▸ Problem details: Which lines below fall between the one containing "Deutschland legt das" and the one containing "schaffen die Basis für zukünftigen"? Repeat them exactly, counting both of those lines, and add nothing else.

(Data items)
========================================================================
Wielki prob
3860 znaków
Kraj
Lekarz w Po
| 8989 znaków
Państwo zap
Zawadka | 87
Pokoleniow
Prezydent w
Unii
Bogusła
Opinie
========================================================================
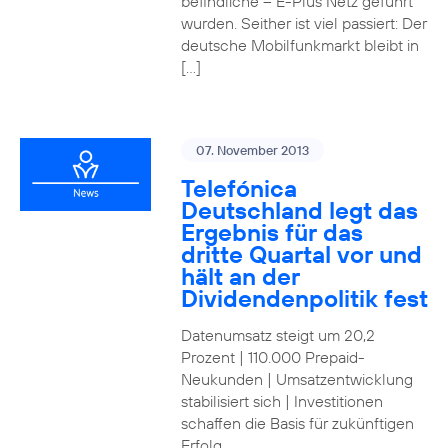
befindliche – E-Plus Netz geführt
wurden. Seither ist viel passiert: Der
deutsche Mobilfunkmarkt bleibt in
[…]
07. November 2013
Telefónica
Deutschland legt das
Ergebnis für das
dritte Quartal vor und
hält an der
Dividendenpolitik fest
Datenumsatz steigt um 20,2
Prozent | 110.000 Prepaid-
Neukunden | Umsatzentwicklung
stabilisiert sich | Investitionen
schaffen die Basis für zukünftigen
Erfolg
========================================================================
▸ The completed task:
Deutschland legt das
Ergebnis für das
dritte Quartal vor und
hält an der
Dividendenpolitik fest
Datenumsatz steigt um 20,2
Prozent | 110.000 Prepaid-
Neukunden | Umsatzentwicklung
stabilisiert sich | Investitionen
schaffen die Basis für zukünftigen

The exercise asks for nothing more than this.